1. All staff receive ongoing Information Security Training
2. All staff are vetted and security cleared
3. We have a Feedback Reporting system to underpin our commitment to continual review and improvement is subject to regular management review
4. Our processes are audited by external consultants multiple times per year
We maintain strict access digital entry access controls to our premises, and ensure that the laboratory that we use does the same. All visitors are required to sign information security agreements, and must be escorted by a member of staff.
Our building is monitored with intrusion detection and the windows are covered in one way film stopping the viewing of inside the building from outside.
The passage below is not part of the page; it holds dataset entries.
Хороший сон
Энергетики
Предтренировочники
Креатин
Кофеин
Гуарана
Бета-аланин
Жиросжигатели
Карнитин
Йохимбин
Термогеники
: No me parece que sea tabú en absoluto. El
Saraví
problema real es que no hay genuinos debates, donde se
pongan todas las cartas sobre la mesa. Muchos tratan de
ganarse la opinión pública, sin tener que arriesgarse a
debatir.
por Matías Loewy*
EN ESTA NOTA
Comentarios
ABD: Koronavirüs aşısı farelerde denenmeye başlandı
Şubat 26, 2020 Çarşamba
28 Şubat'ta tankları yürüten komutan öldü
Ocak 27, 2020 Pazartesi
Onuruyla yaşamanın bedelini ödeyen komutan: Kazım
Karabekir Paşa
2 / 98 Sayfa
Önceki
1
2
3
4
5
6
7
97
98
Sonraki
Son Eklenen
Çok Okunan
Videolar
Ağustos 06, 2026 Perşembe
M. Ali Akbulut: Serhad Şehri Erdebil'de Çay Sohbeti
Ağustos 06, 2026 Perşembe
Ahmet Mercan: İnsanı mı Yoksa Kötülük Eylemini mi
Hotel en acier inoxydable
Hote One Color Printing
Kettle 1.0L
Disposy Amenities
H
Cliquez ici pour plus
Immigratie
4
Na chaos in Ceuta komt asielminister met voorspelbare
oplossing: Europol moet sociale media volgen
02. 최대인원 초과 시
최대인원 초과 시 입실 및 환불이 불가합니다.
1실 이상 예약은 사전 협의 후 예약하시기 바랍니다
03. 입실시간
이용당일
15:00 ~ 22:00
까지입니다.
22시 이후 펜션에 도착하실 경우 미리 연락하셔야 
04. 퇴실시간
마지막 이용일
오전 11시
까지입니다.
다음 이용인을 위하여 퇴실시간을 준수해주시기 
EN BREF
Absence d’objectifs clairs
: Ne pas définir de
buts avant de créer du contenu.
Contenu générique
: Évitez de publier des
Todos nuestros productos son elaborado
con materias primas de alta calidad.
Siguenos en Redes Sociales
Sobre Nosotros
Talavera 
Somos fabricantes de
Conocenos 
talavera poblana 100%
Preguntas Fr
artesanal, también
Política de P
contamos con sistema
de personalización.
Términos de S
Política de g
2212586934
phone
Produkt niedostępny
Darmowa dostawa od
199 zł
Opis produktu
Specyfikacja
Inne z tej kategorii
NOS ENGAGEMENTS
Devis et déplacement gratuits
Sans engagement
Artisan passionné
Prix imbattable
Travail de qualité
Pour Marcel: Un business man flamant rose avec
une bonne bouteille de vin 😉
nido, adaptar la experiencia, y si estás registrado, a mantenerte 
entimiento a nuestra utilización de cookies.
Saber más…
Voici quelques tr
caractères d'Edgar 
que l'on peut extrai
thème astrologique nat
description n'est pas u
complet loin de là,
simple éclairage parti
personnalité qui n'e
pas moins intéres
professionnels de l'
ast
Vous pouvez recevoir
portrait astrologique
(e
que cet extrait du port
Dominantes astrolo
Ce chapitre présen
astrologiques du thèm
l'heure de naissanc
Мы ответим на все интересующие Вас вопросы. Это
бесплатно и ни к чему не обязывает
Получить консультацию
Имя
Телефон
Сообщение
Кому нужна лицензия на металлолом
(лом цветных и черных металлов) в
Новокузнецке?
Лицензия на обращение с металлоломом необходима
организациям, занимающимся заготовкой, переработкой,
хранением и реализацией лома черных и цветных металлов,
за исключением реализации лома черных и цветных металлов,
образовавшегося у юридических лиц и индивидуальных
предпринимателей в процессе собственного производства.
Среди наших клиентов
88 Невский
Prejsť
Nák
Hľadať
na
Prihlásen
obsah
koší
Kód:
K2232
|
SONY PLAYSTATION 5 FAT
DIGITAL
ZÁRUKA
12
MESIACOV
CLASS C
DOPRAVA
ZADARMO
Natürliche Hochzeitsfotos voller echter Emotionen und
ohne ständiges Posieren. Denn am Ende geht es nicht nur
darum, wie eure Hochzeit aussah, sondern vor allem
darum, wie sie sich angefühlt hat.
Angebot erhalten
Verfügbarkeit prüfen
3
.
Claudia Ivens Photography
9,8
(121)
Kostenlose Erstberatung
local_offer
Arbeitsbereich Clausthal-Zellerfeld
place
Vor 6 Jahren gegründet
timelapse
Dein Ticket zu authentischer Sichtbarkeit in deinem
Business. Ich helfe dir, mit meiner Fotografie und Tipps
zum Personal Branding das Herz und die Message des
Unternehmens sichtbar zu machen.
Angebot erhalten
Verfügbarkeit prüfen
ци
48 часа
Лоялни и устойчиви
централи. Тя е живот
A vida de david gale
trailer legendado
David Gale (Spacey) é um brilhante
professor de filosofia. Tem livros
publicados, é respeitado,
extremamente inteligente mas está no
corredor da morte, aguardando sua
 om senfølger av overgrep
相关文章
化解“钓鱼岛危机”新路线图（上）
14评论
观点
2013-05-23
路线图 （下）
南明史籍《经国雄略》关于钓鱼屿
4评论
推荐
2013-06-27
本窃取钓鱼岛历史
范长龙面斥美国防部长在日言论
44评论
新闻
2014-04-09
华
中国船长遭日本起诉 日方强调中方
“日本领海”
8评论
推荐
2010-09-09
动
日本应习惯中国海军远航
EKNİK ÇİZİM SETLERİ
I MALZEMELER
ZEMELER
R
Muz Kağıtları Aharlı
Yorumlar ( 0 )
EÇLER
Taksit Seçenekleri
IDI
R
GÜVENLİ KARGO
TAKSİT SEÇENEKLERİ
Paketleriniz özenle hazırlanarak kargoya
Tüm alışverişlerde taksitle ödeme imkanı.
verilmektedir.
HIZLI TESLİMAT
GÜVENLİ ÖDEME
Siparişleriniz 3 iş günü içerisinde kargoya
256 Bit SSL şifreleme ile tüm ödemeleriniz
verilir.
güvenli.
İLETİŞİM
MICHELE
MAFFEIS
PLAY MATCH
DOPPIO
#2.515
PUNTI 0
Living DNA work closely with their ISO:27001 secure hosting partners to keep all systems as secure as possible. There are multiple levels of intrusion detection, firewalls and server access is restricted on an essential access only basis.
Deletion or Destruction of Your Genetic Information
We retain your account information for audit and record keeping purposes in line with our internal record keeping policies.
We will retain your DNA sample for 10 years unless agreed otherwise
If you close your account with us and request us to destroy the results of your DNA test we will:
- Destroy the records which enable you to be identified from your barcode
- Destroy any test results held on our system, but not necessarily those held by our laboratory.
- Destroy your DNA sample
We will also destroy genetic information and test results for samples taken from a child. We will do this within 12 months of the person from whom the sample was taken turning 18, (using the information available from our records), unless that person, having turned 18 years of age, proves their identity to us, and enters into whatever formal arrangements we may have in place to access their genetic information. Our aim will always be to provide someone with control over their genetic information wherever reasonable possible.
Changes to this Statement
We may change this statement from time to time. We will publish the updated Statement on our website. If the change is significant we will endeavour to notify you of it in advance if you maintain an account.